The Eastern Tiger Swallowtail (Papilio glaucus) is a species of swallowtail butterfly native to North America. It is a quick and strong flier, gliding when able. The males are a bright yellow, while the females can exhibit two different color forms; yellow and black and black and blue. It flies from spring to fall, during which it produces two to three broods
Butterfly Weed, Orange Milkweed or Chigger Flower (Asclepias tuberosa) is a member of the Milkweed Family (Asclepiadaceae).
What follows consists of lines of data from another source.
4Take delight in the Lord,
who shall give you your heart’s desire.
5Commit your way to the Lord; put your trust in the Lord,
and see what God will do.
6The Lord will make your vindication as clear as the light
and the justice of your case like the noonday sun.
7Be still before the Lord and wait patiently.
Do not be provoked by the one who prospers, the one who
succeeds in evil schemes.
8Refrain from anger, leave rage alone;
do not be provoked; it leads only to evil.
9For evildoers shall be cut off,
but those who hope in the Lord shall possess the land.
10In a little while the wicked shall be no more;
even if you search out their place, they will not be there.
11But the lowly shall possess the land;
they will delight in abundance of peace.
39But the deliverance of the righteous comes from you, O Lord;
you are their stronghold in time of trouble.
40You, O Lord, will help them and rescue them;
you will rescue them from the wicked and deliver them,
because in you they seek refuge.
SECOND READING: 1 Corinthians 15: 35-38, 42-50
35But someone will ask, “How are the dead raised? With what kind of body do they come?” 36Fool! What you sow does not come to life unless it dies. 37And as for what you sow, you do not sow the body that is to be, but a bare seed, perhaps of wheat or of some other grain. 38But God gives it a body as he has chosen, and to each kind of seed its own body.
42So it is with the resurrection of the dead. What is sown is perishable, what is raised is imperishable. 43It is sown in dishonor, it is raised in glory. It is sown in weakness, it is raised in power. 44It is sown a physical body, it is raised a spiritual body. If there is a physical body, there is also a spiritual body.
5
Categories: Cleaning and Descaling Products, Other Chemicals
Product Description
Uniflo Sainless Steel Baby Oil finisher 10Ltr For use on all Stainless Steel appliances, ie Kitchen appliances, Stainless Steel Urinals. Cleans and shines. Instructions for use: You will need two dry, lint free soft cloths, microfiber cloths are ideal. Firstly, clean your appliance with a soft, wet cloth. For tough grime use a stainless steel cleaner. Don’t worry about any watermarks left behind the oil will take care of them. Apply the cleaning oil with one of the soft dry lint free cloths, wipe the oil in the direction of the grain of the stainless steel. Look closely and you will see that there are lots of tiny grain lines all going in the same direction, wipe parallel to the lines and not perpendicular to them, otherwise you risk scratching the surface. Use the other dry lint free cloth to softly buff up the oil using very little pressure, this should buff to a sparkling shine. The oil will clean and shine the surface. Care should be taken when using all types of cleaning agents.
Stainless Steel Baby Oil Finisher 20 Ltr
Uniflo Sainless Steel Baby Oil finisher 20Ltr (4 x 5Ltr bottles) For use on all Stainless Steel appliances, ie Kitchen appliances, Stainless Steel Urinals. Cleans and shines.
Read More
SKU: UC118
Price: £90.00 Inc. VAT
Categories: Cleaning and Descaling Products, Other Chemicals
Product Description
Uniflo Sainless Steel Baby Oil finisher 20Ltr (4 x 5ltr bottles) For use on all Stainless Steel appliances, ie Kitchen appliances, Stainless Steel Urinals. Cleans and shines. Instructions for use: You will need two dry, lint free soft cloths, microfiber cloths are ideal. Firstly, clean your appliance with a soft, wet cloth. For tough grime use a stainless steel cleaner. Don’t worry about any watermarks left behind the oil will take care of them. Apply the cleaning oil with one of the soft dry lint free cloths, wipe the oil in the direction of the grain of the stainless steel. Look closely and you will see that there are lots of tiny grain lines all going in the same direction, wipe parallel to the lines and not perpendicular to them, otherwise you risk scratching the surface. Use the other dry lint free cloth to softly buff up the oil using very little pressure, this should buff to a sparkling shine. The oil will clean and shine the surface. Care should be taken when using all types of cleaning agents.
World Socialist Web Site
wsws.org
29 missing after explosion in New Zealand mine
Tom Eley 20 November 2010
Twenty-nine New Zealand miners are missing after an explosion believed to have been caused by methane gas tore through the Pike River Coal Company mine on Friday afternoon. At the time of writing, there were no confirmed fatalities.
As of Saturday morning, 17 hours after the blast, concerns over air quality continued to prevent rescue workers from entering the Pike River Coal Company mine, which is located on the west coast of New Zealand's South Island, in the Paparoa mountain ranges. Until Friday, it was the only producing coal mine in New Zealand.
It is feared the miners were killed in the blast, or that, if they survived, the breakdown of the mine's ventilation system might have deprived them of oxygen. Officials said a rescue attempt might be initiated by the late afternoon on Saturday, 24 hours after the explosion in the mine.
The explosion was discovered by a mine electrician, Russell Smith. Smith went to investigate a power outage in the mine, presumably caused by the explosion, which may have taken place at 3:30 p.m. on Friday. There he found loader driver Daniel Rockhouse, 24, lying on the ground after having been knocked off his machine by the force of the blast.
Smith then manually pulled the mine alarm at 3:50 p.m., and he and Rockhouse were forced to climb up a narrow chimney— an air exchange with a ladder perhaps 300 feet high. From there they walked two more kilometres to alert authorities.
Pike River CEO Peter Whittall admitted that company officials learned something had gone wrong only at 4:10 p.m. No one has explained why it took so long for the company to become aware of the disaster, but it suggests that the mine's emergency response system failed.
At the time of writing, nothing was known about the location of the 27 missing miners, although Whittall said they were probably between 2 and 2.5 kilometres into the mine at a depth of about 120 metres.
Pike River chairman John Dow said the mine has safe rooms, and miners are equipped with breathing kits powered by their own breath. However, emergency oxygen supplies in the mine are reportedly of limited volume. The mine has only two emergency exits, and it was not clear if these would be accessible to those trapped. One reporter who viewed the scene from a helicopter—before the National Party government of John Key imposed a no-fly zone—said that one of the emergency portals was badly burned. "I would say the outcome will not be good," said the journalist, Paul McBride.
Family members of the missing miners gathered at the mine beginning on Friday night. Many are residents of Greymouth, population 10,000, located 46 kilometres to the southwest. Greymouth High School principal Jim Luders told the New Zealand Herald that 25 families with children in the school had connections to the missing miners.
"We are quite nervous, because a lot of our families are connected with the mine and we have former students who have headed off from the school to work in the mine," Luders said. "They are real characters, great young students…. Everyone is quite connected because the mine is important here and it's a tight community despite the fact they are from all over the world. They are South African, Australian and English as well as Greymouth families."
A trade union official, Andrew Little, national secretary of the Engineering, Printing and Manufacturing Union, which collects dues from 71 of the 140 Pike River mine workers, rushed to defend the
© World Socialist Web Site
Asclepias tuberosa is a perennial herb 1-2 1/2 feet tall with woody rootstocks. According to Kelly Kindscher (1992), “Asclepias comes from the name of the Greek god of medicine, Asklepios. The species name, tuberosa, means full of swellings or knobs, referring to the enlarged root system.” Butterfly milkweed stems are hairy, erect, and grow in numerous clumps. There is a watery sap within the stems and leaves. The leaves are alternate, simple, crowded, lance-shaped, 5-10 cm long, shiny green, smooth above and velvety beneath. The flowers are in showy, rounded to flat-topped groupsnear the ends of branches. Each flower has 5 petals, bent downward, orange to red or sometimes yellow, topped by a crown of 5 erect hoods, each one containing a short horn. Fruits are hairy, spindle-shaped pods 8-15 cm long. The numerous seeds each have a tuft of long white hairs at the tip.
Milkweeds grow in clumps beside roadways, on abandoned farmlands, and in other open areas throughout the United States. Butterfly milkweed grows on sandy, loamy, or rocky limestone soils of prairies, open woodlands, roadsides, and disturbed areas similar to other milkweed species.
This photo was taken in the flower garden in my backyard.